Based on the gains and losses encountered on the offset well, it was determined that the bottom hole pressure needed to be kept between 15.9 and 16.4 ppg EMW. Since the additional pressure created by circulating with the liner was estimated to be approximately 0.6 ppg, it would very difficult to drill this interval without losses conventionally. The DAPC system would be used to keep the bottom hole pressure above the minimum required to control the well by applying 300 psi on connections. A Smith DHS 1400 rotating control head was used to create the closed system necessary to apply backpressure to the well. This model was selected because it is rated to hold 600 psi dynamic and 1000 psi under static conditions, thus exceeding the desired safety margin of two-to-one when the pipe is static during a connection. The high safety factor was required because wear on the sealing element from drilling would reduce the level of pressure the RCD was able to hold.

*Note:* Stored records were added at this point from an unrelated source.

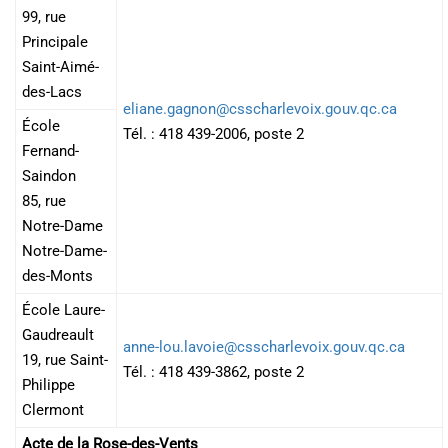
99, rue
Principale
Saint-Aimé-
des-Lacs
eliane.gagnon@csscharlevoix.gouv.qc.ca
École
Tél. : 418 439-2006, poste 2
Fernand-
Saindon
85, rue
Notre-Dame
Notre-Dame-
des-Monts
École Laure-
Gaudreault
anne-lou.lavoie@csscharlevoix.gouv.qc.ca
19, rue Saint-
Tél. : 418 439-3862, poste 2
Philippe
Clermont
Acte de la Rose-des-Vents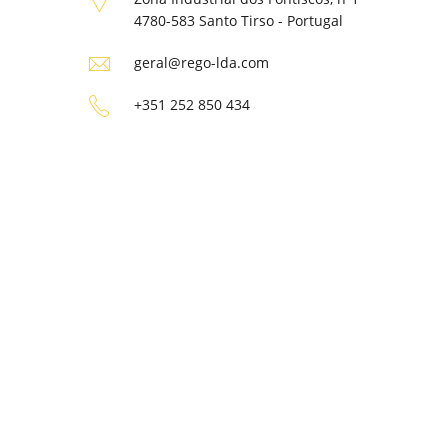
4780-583 Santo Tirso - Portugal
geral@rego-lda.com
+351 252 850 434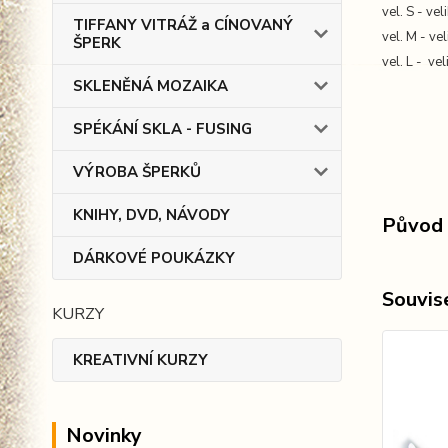
vel. S - ve
TIFFANY VITRÁŽ a CÍNOVANÝ
vel. M - ve
ŠPERK
vel. L - ve
SKLENĚNÁ MOZAIKA
SPÉKÁNÍ SKLA - FUSING
VÝROBA ŠPERKŮ
KNIHY, DVD, NÁVODY
Původ 
DÁRKOVÉ POUKÁZKY
Souvise
KURZY
KREATIVNÍ KURZY
Novinky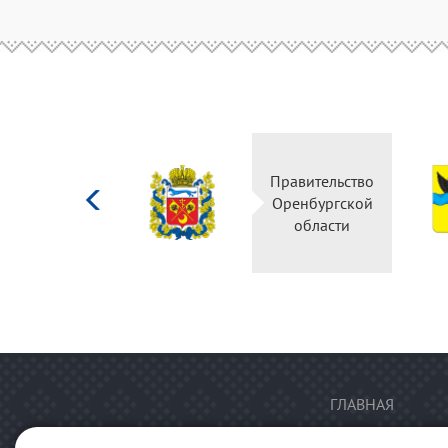
Министерство
Правительство
культуры
Оренбургской
Российской
области
федерации
ГЛАВНАЯ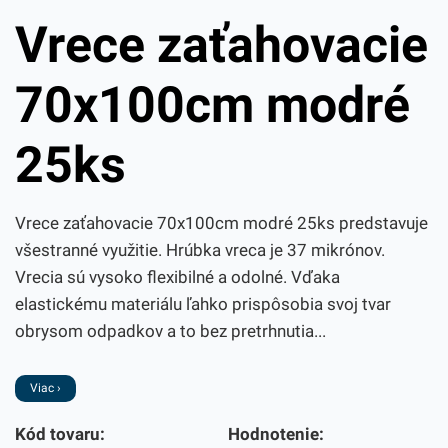
Vrece zaťahovacie
70x100cm modré
25ks
Vrece zaťahovacie 70x100cm modré 25ks predstavuje
všestranné využitie. Hrúbka vreca je 37 mikrónov.
Vrecia sú vysoko flexibilné a odolné. Vďaka
elastickému materiálu ľahko prispôsobia svoj tvar
obrysom odpadkov a to bez pretrhnutia...
Viac ›
Kód tovaru:
Hodnotenie: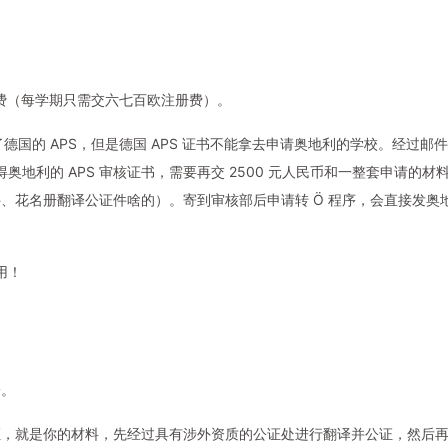
是免学费（每学期只需交六七百欧注册费）。
德国的 APS，但是德国 APS 证书不能拿去申请奥地利的学校。经过邮
奥地利的 APS 审核证书，需要再交 2500 元人民币和一整套申请的材
、花名册翻译公证件啥的）。寄到审核部后申请转 Ö 程序，会直接发奥
用！
论。
证，就是你的材料，先经过具有涉外资质的公证处进行翻译并公证，然后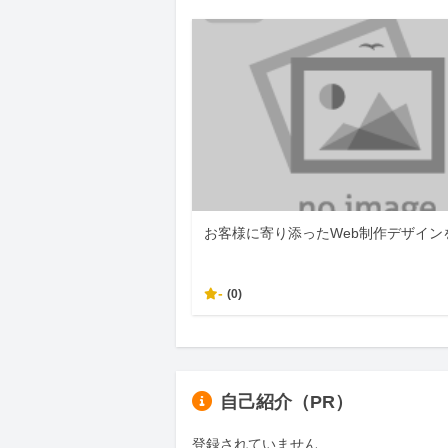
お客様に寄り添ったWeb制作デザイン
-
(0)
自己紹介（PR）
登録されていません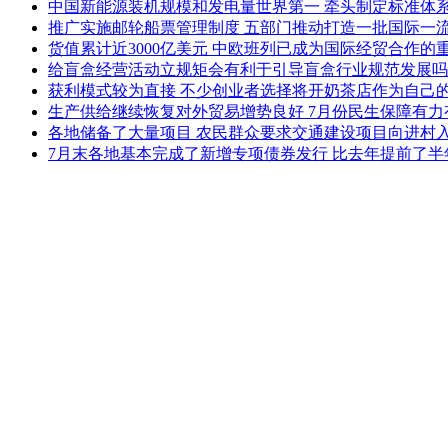
中国新能源装机规模和发电量世界第一 牵头制定标准体
推广实施邮轮船票管理制度 五部门推动打造一批国际一
货值累计近3000亿美元 中欧班列已成为国际经贸合作的
给盲盒经营活动立规矩会有利于引导盲盒行业规范发展吗
获利模式较为直接 不少创业者选择将开奶茶店作为自己的
生产供给继续恢复对外贸易增势良好 7月份民生保障有力
各地储备了大量项目 农民群众要求交通建设项目向进村
7月末各地基本完成了新增专项债券发行 比去年提前了半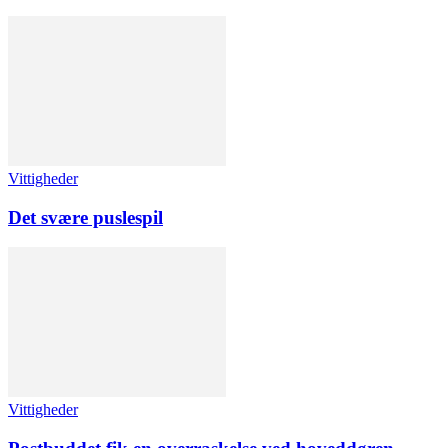
Vittigheder
Det svære puslespil
Vittigheder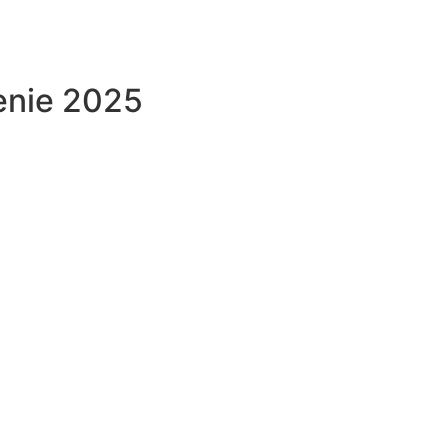
enie 2025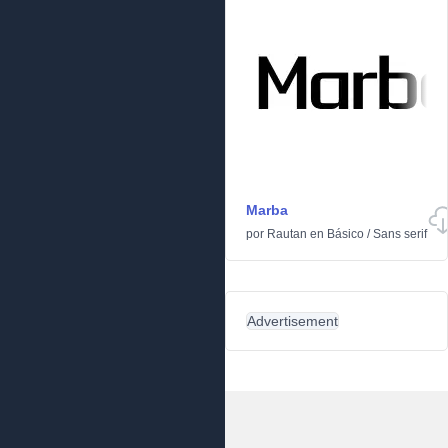
Marba
por
Rautan
en
Básico
/
Sans serif
Advertisement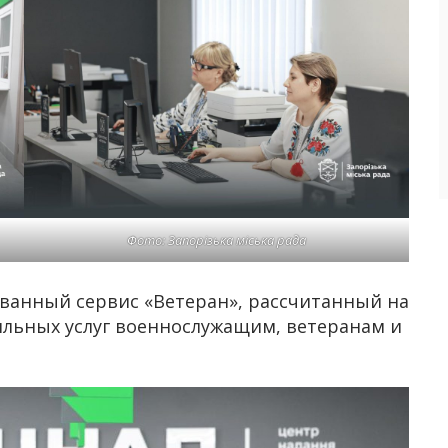
Фото: Запорізька міська рада
ванный сервис «Ветеран», рассчитанный на
льных услуг военнослужащим, ветеранам и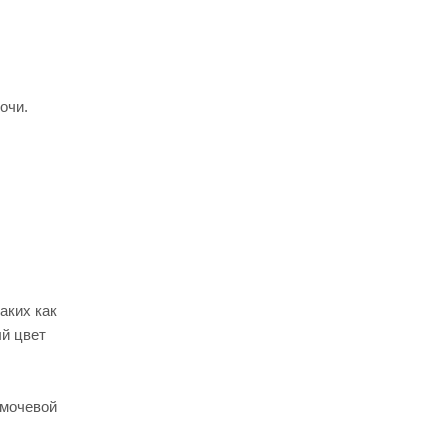
очи.
аких как
ый цвет
 мочевой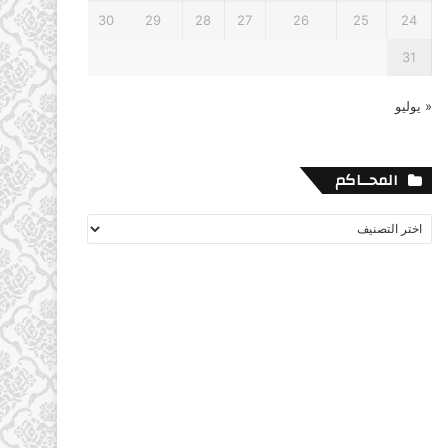
30
29
28
27
26
25
24
31
« يوليو
المحــاكم
المحــاكم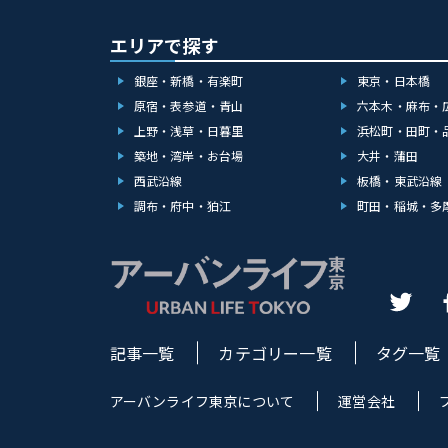
エリアで探す
銀座・新橋・有楽町
東京・日本橋
原宿・表参道・青山
六本木・麻布・
上野・浅草・日暮里
浜松町・田町・
築地・湾岸・お台場
大井・蒲田
西武沿線
板橋・東武沿線
調布・府中・狛江
町田・稲城・多
記事一覧
カテゴリー一覧
タグ一覧
アーバンライフ東京について
運営会社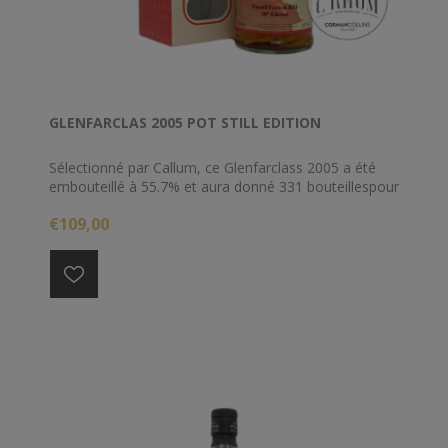
GLENFARCLAS 2005 POT STILL EDITION
Sélectionné par Callum, ce Glenfarclass 2005 a été
embouteillé à 55.7% et aura donné 331 bouteillespour
le Potstill Festival 2022.
€109,00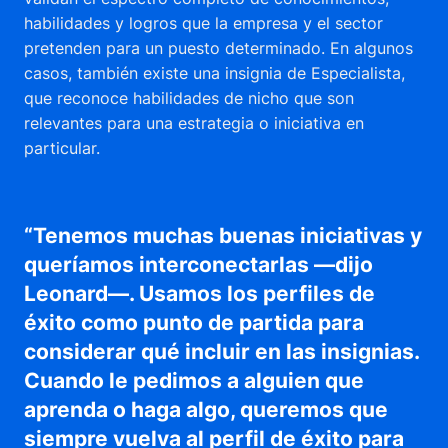
habilidades y logros que la empresa y el sector
pretenden para un puesto determinado. En algunos
casos, también existe una insignia de Especialista,
que reconoce habilidades de nicho que son
relevantes para una estrategia o iniciativa en
particular.
“Tenemos muchas buenas iniciativas y
queríamos interconectarlas —dijo
Leonard—. Usamos los perfiles de
éxito como punto de partida para
considerar qué incluir en las insignias.
Cuando le pedimos a alguien que
aprenda o haga algo, queremos que
siempre vuelva al perfil de éxito para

Before beginning operations, a detailed HAZID/HAZOP was conducted for the utilization of the DAPC system. Additionally, contingency plans were developed to react to any potential failure of the DAPC or unplanned event that resulted in a change to the downhole pressure. While a pump failure or plugged bit can be a cause of non-productive time on any well, when drilling with managed pressure, such an event could lead to a well control situation if not properly managed. Any event that changed the ECD could result in taking an influx or lost returns so appropriate reactions had to be in place and the crews had to understand the implications of a change in pressure.

The AtBalance DAPC unit had already been used on a previous well as a trial and several lessons from that trial were implemented on this well. First, it was discovered that circulating through the original configuration exerted excess backpressure on the well due to all of the hard line piping with targeted tees. An increase of 200 psi was recorded by a downhole PWD when circulating through the DAPC system compared to circulating down the rig flowline. This increased backpressure meant the mud weight had to be reduced even further and the pressure held on connections was increased. This additional pressure resulted in the total backpressure required approaching the pressure rating of the rotating head model used on that well, which was only 750 psi static. A picture of the DAPC system with hard line piping can be seen in Figure 2 below. After that trial, a coflex house with a larger ID replaced the hard lines and the backpressure was reduced to 50 psi. Also, the rotating head was upsized to a model rated for 1000 psi, as stated above in order to provide the desired safety factor of two.